[Items in a dataset]
■ ■ ■

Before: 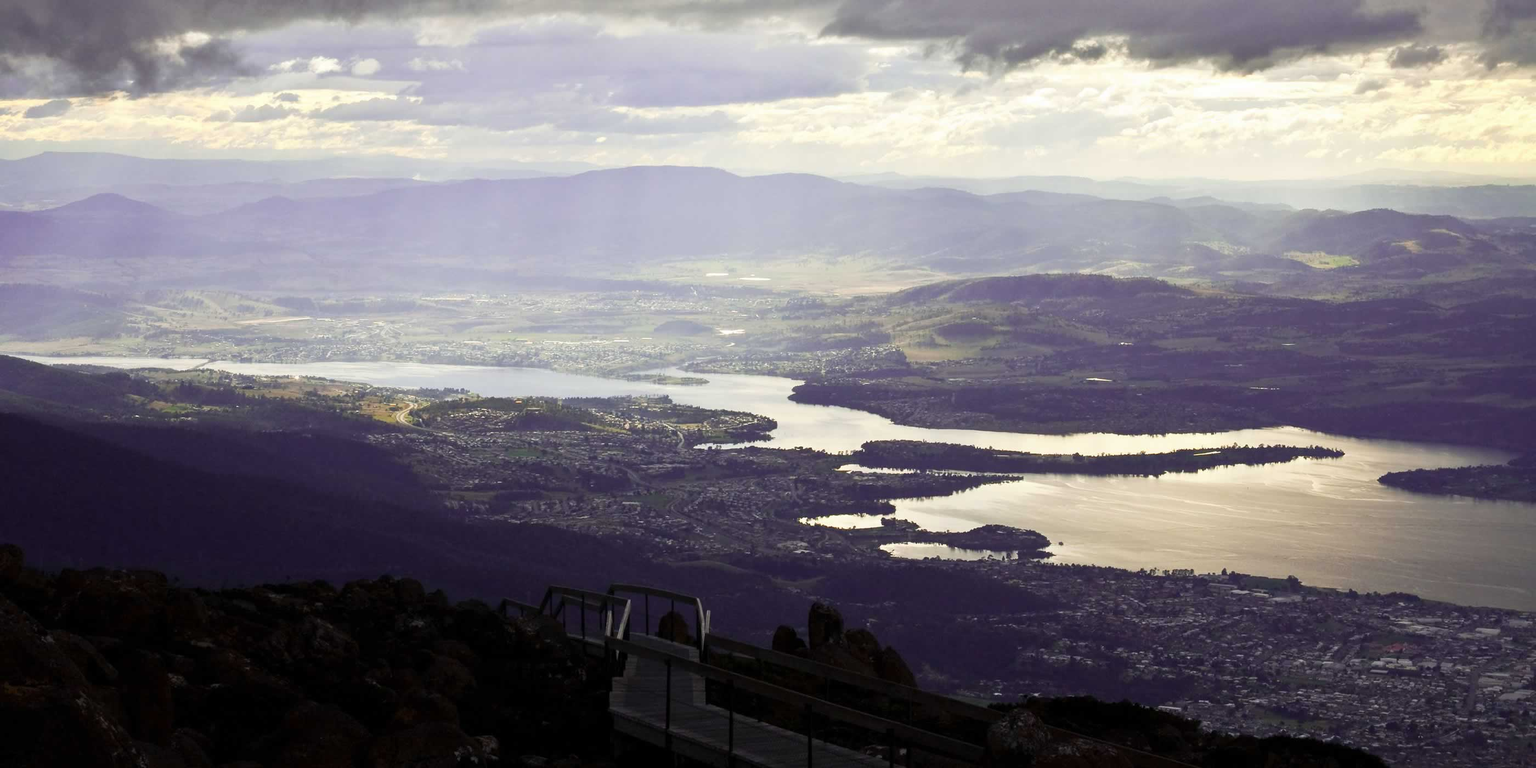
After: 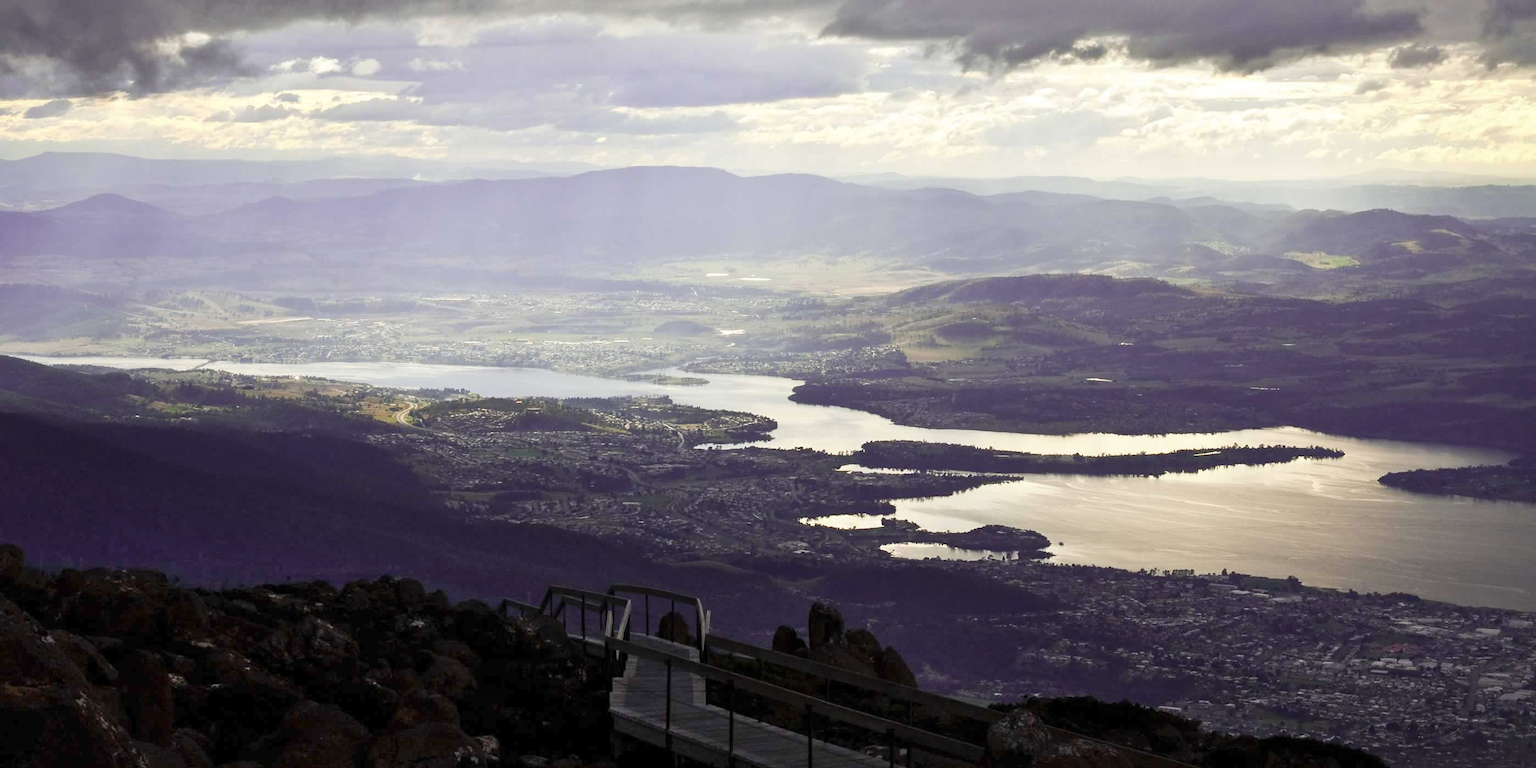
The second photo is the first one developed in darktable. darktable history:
shadows and highlights: shadows 61.43, white point adjustment 0.545, highlights -33.27, compress 83.64%
contrast brightness saturation: saturation -0.098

■ ■ ■

• **PROBLEM TO WORK ON**:
Copy the text lines of the records above word for word, leaving out the pictures.

• **FULL OUTPUT**:
Before: 
After: 
The second photo is the first one developed in darktable. darktable history:
shadows and highlights: shadows 61.43, white point adjustment 0.545, highlights -33.27, compress 83.64%
contrast brightness saturation: saturation -0.098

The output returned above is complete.